## [MATERIAL FOR THIS TASK]
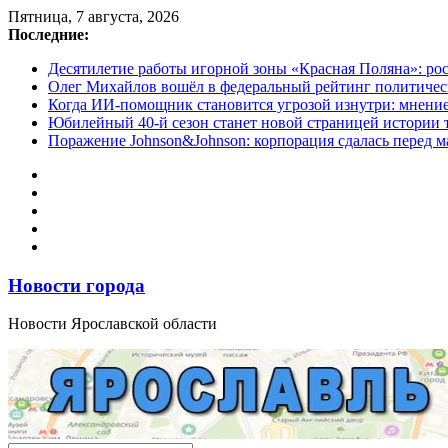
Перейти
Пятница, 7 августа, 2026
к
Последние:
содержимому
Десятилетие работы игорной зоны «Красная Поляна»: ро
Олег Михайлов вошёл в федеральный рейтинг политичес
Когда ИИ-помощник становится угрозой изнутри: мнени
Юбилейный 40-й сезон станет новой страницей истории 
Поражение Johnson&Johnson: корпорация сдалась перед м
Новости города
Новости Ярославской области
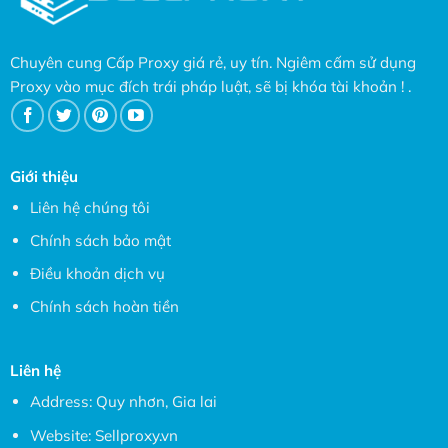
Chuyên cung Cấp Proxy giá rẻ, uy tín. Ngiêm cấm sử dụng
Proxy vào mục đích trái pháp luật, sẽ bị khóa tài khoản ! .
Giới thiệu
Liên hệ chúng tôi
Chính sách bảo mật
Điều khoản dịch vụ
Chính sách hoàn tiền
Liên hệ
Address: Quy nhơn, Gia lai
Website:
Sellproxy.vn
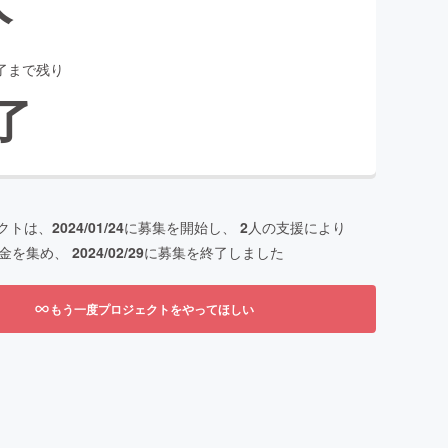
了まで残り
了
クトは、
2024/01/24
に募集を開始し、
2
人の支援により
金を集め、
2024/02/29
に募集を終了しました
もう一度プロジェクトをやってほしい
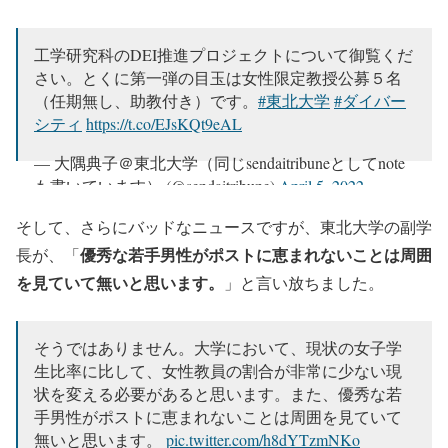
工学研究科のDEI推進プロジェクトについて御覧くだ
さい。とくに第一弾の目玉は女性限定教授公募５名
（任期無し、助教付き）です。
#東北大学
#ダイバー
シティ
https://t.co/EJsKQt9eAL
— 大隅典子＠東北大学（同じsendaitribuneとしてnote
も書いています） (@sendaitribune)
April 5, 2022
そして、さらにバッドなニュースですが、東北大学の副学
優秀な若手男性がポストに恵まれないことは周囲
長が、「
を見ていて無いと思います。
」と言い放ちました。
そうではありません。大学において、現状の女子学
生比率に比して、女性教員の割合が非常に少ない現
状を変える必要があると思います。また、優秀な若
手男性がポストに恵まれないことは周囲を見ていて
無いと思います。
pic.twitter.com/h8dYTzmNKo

* * *

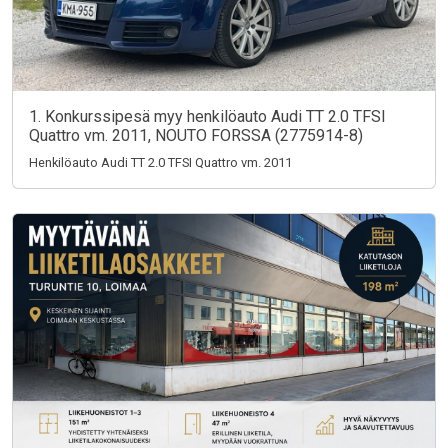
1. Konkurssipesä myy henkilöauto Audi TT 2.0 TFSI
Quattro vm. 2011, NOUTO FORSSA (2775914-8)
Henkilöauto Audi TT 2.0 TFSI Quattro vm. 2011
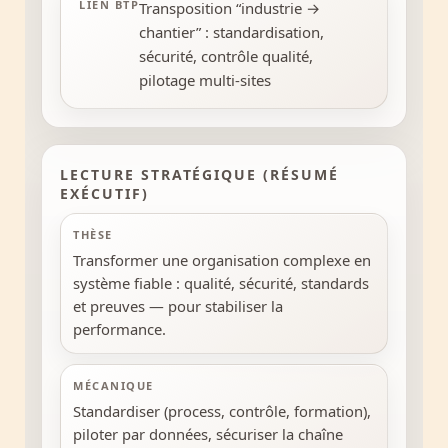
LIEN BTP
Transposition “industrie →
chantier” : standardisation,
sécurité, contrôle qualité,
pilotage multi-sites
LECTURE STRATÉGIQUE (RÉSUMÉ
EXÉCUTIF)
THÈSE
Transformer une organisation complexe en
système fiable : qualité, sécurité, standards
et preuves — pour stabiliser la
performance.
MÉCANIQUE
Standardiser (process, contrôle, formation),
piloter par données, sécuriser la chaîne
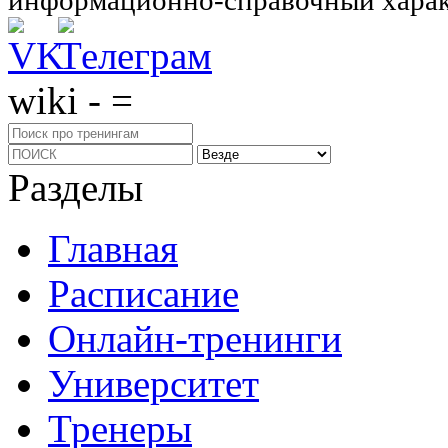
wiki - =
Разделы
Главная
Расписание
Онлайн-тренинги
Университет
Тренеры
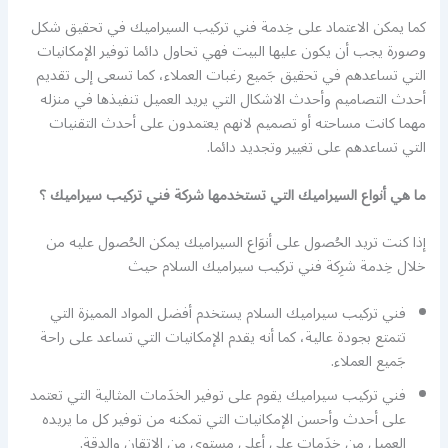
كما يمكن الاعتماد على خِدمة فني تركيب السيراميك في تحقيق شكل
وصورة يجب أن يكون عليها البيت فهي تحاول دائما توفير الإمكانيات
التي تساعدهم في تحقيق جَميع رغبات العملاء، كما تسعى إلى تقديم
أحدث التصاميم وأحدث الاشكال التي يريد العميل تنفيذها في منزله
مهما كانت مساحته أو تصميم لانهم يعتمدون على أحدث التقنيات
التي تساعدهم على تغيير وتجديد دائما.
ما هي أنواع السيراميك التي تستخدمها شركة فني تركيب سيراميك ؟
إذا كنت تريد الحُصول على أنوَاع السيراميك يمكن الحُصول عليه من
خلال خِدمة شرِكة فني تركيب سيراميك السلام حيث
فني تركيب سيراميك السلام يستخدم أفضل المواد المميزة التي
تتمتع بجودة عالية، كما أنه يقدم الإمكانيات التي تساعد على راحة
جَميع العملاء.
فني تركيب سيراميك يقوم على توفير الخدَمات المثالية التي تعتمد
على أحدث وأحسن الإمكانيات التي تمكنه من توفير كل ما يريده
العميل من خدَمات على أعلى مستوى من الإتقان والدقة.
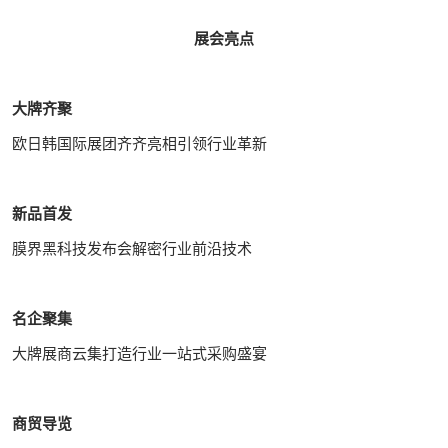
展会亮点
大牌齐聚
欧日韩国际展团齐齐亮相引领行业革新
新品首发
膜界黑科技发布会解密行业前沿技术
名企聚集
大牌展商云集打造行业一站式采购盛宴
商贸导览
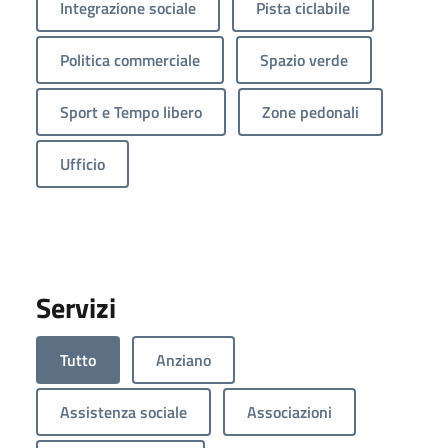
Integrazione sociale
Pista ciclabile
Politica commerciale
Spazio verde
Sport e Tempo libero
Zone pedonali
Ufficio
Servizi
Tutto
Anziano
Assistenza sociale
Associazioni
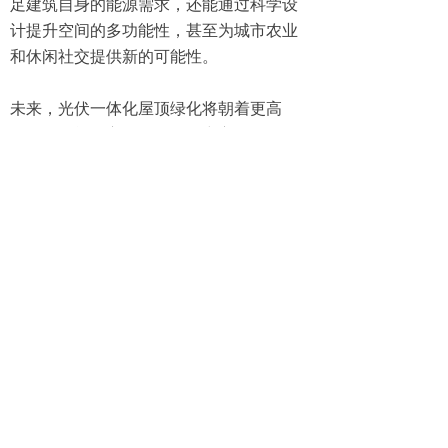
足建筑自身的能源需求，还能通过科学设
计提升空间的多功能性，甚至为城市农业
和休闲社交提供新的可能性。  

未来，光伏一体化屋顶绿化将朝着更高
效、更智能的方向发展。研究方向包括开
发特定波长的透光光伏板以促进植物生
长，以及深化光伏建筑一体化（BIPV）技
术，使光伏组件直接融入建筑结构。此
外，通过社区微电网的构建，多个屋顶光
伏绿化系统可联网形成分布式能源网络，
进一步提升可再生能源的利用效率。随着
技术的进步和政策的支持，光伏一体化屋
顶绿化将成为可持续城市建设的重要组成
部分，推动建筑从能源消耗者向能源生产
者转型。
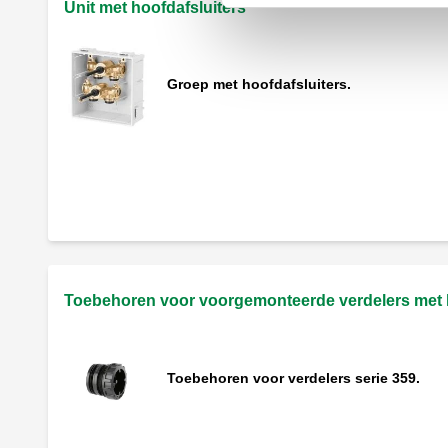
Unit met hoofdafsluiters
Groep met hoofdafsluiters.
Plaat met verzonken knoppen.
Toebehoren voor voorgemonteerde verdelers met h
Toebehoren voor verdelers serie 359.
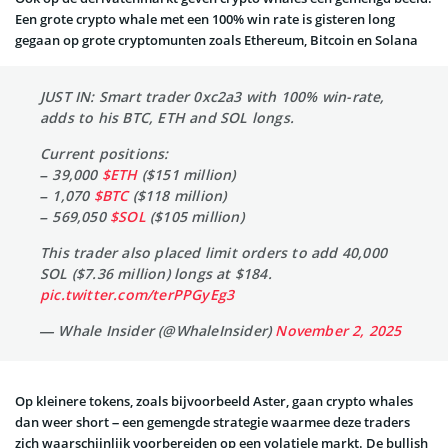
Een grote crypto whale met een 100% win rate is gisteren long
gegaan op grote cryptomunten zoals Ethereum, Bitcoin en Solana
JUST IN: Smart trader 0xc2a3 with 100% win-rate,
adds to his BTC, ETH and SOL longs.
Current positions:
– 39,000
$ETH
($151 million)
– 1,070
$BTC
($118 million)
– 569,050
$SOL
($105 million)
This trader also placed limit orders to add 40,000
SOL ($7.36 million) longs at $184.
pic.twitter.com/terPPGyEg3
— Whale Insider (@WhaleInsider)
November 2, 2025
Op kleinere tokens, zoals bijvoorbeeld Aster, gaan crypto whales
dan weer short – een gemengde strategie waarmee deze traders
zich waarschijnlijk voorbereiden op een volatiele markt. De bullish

--

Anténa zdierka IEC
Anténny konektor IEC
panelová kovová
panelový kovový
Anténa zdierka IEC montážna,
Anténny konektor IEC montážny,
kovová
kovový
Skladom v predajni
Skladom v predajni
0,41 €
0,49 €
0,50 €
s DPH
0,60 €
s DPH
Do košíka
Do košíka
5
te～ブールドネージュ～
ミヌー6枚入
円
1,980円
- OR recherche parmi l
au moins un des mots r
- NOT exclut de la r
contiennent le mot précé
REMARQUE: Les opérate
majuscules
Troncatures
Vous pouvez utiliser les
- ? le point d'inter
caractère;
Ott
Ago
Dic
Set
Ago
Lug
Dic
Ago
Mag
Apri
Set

## [YOUR GOAL]
The string to find is "zdierka"; copy every line of the listing that has it.

## [RESPONSE TO THIS TASK]
Anténa zdierka IEC
Anténa zdierka IEC montážna,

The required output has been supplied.